Coming from German developers Black Forest Games, Rogue Stormers is, as the name suggests, a rogue-lite. That entails the usual permadeath and gameplay being structured in runs sprinkled with random, procedural elements. At its core, it takes cues from games like Mercenary Kings and Contra. It’s effectively a twin-stick side-scroller with movement and aiming handled by the left and right analogue sticks respectively. The remainder of your tricks are left to the shoulder buttons which include short dashes, a standard jump and a secondary weapon.
It comes together well with the shooting feeling tight and responsive. The jumping and dashing add some welcome mobility and strategy when things inevitably escalate, even if your movement isn’t quite on par with the shooting. As you wander through the levels killing enemies, you’ll gain gold, experience and new weapons. Experience and gold carries over from run to run, with the former being used to level up. Each new level opens up a new persistent perk so, even if you’re struggling against the tide, you can grind your way to improving your chosen character. Gold is used to spin slot machines for various rewards and visit shops for items. With the addition of prisoners to rescue in exchange for guns, you’ve got a lot to consider during a run.
Whilst this does give you some good reason to explore the level, the game provides a serious challenge. The basic enemies offer easy kills with heavier adversaries able to deal some serious damage to your meagre health reserves. Add turrets to the equation and you’ll quickly find things becoming hectic. This is where the mobility comes into play and those skilled enough will enjoy dodging their way out of tight spaces and reaping the rewards.
The reverse of that is also true. Whilst your character is always progressing, some runs can feel fruitless as you stumble through a stage only to realise you’re on your last legs. The short nature of the runs take the edge of some of the frustration but, if you’re not making the grander leaps, it can feel like you’re stagnating. There’s something to be gained by backtracking to a previous pick-up as they remain on the level until the run expires. . It’s a strategic option I quite like and you’ll have to consider the risks in re-treading old ground. Sadly, the same luxury is not afforded to health drops
Each stage (seven in total) culminates in a boss fight and it definitely pays to be prepared for them. They have unique attacks to overcome and success can feel satisfying. Victory in a stage unlocks more characters to play with which all have their own strengths. Until then, though, you’re stuck with Brecht. He’s a fairly rounded gunner with a secondary ability that ups his fire rate.
Visuals are cartoony and detailed with the different enemy types exploding in a bloom of colour and blood splatter. It’s nice to just mow a hoard of fodder down and the bigger threats are easily identified. It can get cluttered but you rarely feel like you’re lost amidst the crowd. The different tile sets offer some variety in the levels but I find some of them repeat all too often.
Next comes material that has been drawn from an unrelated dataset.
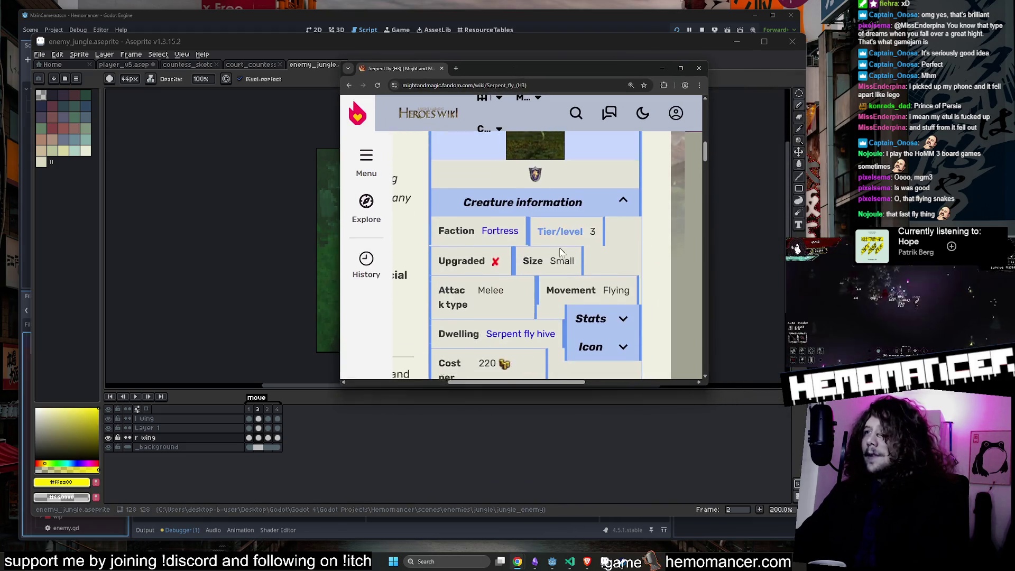
scroll(561, 252, up, 3)
click(699, 67)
They aren’t too bothersome to navigate and a handy mini-map displays items and pathways pretty clearly.
Some might initially struggle with the small text on the heads up display. If you sit across a room from your TV, you might have trouble figuring out what your new sub-weapon does due to the small font they’ve chosen. It’s something I’ve gotten used to but it will definitely have a few people squinting. The PC version contains the same issue so, if you’ve experienced that version, you know what to expect. I’d also like to point out how loud the sound effects, particularly your weaponry sounds. There is some background music but it seems muted against the constant banging of your shots. It might as well not be there.
Whilst I initially enjoyed Rogue Stormers’ bread and butter, the little victories are no longer hitting the mark. Some will find this addictive and I certainly see the appeal of just one more run but there are definite chunks where I feel any improvements I make are neutered by luck, rather than judgement. In spite of this, I feel there’s a good game here for those that want a Contra clone with some depth and the persistence definitely gives this game an advantage over other games occupying the genre.